TASK TO COMPLETE =
Extract each line holding the word "Артикул" from the entries.

GIVEN RECORDS =
=====
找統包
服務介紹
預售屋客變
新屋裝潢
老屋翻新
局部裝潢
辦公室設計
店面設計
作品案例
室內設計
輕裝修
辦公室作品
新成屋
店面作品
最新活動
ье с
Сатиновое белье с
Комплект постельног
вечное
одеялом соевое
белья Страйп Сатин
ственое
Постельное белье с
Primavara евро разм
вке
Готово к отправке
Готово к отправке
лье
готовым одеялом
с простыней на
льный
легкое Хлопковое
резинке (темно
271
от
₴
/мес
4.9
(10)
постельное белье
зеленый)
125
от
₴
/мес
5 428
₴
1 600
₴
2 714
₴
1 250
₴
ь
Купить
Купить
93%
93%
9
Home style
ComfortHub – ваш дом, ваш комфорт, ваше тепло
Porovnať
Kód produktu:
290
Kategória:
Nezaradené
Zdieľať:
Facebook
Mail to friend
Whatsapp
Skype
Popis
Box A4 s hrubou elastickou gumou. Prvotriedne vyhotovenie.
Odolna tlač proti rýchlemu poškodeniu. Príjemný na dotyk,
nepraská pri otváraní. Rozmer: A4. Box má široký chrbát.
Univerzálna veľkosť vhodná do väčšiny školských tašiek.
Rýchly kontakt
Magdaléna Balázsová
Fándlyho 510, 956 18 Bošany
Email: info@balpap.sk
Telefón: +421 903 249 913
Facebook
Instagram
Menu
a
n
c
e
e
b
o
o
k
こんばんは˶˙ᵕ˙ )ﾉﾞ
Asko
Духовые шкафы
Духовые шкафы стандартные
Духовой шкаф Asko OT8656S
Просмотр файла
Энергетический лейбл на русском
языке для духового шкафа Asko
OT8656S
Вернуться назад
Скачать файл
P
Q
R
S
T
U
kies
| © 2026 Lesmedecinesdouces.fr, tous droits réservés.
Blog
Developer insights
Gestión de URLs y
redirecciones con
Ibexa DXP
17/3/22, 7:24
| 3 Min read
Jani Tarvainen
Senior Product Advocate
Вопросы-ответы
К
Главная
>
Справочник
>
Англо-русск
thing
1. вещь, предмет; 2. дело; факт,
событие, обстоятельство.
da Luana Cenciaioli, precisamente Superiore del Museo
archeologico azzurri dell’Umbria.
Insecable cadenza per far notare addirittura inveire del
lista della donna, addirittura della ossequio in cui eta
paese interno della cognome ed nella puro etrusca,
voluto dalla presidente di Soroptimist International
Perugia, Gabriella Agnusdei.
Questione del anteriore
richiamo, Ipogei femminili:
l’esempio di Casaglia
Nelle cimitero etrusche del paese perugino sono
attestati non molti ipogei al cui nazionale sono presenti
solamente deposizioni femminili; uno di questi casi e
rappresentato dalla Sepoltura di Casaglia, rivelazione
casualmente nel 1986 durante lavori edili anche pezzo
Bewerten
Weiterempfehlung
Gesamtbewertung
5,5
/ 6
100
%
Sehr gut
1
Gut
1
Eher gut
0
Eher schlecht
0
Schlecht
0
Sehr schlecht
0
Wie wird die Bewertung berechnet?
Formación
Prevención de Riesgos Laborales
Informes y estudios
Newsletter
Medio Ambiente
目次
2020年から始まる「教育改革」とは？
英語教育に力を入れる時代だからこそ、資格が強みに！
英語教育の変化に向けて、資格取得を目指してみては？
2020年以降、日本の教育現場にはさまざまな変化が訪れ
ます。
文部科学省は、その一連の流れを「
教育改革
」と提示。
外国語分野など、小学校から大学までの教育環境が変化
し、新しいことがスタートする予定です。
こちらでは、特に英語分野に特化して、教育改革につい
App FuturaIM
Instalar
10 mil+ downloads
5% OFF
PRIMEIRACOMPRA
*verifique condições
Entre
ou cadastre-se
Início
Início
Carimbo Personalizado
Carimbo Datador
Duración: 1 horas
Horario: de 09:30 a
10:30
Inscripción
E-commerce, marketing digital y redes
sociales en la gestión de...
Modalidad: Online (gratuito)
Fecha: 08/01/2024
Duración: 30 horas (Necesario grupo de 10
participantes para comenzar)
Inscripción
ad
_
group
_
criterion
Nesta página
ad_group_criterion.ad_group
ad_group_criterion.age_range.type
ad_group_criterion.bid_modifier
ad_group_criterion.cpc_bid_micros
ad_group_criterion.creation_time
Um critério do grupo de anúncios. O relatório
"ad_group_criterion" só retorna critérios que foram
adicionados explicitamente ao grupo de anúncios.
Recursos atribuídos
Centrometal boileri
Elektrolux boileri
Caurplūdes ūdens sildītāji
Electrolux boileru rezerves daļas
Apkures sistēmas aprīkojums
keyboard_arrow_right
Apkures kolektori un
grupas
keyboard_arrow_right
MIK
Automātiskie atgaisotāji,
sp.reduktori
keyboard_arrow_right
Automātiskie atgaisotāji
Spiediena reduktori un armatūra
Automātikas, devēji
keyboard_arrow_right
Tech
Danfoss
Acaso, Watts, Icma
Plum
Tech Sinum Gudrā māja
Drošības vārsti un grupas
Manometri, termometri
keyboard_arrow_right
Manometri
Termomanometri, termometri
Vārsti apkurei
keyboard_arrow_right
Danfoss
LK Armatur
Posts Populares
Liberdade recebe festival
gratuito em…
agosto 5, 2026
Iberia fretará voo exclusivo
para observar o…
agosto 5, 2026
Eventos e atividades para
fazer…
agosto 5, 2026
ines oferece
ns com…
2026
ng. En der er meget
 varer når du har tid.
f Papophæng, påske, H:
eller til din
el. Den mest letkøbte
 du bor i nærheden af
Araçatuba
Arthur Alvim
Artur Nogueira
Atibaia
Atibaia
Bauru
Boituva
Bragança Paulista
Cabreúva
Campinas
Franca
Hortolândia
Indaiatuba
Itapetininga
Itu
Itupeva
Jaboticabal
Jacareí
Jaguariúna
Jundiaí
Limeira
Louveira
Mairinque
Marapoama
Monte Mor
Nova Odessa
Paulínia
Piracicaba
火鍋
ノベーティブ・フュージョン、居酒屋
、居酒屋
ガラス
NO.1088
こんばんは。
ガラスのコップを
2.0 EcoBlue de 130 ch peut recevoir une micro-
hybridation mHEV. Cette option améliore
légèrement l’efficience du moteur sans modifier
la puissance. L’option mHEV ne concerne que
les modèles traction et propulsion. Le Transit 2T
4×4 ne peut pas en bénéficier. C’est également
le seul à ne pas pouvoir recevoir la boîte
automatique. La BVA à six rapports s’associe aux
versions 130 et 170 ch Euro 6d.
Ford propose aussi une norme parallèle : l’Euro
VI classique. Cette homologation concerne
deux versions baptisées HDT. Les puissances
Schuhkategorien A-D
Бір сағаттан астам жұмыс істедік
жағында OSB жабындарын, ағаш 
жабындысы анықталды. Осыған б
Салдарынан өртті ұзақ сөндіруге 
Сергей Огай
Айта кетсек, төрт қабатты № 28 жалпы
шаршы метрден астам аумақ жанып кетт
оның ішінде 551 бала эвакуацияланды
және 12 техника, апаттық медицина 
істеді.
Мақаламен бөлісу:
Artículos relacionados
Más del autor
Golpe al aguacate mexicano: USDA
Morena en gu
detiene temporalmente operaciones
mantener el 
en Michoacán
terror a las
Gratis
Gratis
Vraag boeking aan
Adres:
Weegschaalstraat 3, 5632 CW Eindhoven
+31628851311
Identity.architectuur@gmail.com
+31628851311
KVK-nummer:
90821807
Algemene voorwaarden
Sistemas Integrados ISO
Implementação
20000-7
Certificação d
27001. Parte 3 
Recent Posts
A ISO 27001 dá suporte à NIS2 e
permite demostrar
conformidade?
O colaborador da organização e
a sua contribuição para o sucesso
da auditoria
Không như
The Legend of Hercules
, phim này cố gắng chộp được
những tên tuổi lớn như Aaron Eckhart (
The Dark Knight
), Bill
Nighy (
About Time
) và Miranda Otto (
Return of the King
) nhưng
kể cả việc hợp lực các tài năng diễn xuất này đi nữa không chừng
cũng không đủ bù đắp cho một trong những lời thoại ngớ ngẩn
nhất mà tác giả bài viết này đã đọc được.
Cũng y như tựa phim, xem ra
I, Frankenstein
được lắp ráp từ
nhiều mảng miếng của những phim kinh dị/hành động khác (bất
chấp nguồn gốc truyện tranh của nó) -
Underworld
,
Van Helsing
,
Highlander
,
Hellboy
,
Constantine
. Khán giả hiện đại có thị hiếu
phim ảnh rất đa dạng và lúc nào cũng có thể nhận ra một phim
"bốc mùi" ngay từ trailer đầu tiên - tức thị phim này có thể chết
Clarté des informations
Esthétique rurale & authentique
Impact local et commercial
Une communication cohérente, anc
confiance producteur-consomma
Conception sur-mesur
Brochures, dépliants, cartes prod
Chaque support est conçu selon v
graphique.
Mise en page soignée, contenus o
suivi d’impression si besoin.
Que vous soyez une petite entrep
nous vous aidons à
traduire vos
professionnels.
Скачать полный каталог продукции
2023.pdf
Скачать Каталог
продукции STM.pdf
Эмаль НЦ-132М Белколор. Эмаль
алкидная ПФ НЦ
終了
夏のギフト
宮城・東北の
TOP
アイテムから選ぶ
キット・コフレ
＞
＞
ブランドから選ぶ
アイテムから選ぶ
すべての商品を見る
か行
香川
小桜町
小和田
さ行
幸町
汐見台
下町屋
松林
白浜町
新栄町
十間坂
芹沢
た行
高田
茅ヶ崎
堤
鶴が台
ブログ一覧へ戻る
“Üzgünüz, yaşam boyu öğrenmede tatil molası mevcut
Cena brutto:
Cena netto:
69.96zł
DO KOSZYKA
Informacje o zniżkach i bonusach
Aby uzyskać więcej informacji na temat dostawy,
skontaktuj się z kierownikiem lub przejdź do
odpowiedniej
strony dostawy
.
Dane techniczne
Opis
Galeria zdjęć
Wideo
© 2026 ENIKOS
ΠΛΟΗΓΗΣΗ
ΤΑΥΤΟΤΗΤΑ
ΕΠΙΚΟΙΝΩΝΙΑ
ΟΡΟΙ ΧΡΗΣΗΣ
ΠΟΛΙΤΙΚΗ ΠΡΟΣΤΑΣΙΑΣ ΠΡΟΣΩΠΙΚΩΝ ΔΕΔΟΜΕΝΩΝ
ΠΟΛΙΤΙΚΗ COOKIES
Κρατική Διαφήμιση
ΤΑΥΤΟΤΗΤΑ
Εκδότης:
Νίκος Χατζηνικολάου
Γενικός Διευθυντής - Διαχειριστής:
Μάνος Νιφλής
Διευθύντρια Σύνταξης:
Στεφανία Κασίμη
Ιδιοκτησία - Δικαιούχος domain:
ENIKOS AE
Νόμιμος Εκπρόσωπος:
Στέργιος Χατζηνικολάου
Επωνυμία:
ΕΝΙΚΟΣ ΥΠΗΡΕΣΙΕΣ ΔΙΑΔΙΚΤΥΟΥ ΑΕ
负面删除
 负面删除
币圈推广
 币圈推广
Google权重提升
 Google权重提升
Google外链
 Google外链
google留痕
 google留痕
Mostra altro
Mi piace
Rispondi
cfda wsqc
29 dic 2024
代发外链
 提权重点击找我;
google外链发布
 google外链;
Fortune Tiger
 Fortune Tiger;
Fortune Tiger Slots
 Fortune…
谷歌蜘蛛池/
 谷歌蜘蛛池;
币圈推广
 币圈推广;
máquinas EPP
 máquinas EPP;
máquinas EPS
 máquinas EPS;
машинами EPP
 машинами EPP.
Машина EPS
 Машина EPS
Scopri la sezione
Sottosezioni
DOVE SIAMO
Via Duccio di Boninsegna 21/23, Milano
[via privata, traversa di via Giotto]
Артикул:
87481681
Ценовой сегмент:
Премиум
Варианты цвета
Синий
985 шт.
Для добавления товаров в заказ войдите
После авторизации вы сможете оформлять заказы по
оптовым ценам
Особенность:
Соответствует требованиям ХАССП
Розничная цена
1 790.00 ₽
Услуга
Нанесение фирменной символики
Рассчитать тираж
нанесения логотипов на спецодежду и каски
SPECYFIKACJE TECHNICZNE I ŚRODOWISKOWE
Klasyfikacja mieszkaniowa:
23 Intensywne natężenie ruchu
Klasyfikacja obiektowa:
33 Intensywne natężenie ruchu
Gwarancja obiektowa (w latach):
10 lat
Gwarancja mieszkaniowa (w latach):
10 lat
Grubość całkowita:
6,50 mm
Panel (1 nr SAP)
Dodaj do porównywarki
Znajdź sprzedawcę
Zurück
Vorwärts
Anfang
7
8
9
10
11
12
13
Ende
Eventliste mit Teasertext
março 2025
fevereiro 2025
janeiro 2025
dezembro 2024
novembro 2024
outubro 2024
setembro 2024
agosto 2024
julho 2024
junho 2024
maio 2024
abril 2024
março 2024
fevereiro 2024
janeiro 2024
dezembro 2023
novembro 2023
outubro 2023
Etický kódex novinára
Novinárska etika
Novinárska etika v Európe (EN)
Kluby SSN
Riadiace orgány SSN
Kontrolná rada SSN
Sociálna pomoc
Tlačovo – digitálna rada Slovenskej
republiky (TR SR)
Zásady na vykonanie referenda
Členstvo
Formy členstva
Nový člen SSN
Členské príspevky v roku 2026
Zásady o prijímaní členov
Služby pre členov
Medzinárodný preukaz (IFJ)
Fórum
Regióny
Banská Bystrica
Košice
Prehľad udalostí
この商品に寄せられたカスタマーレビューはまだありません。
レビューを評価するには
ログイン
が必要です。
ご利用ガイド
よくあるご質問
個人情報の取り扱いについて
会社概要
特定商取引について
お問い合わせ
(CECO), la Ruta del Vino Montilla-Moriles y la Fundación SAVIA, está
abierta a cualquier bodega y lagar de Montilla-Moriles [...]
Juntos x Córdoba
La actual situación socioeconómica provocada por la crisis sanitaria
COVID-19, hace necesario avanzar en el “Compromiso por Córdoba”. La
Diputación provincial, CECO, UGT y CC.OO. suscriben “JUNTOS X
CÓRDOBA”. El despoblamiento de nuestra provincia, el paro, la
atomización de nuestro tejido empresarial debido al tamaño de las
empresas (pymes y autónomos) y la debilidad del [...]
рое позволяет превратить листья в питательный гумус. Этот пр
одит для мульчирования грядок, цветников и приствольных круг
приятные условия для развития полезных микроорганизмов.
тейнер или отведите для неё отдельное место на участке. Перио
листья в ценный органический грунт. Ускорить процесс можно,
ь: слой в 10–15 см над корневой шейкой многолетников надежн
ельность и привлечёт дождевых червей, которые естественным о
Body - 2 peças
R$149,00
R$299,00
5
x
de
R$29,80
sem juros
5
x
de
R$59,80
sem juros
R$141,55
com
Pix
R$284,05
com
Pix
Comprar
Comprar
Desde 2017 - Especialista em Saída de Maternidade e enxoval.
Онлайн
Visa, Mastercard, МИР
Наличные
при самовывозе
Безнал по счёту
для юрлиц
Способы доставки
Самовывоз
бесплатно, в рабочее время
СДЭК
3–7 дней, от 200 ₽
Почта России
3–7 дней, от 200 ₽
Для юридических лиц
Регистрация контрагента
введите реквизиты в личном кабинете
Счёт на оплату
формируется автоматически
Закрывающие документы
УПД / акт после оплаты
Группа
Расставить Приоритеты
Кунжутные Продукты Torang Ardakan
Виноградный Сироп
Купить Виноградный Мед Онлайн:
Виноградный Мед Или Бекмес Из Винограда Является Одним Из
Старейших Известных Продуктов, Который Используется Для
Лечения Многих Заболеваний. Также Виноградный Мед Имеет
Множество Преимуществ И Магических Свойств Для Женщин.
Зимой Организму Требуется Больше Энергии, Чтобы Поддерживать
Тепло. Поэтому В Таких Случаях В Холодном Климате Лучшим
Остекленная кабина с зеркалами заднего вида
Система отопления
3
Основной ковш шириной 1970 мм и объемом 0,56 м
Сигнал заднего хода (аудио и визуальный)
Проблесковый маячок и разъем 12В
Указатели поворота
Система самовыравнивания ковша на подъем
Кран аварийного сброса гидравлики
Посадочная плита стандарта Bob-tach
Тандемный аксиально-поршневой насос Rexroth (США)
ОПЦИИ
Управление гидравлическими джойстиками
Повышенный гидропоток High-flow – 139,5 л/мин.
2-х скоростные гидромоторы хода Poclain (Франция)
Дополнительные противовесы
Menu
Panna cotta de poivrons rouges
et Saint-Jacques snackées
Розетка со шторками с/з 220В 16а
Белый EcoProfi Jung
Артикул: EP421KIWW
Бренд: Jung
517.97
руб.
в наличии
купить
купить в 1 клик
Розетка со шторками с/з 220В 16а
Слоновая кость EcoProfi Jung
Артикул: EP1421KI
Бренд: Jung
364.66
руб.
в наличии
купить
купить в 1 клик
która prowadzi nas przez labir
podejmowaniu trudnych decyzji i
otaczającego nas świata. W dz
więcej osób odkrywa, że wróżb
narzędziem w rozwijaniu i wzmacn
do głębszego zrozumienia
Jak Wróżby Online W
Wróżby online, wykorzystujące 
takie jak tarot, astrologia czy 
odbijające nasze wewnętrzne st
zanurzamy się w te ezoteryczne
=====
SOLUTION TO THE PROBLEM =
Артикул:
Артикул: EP421KIWW
Артикул: EP1421KI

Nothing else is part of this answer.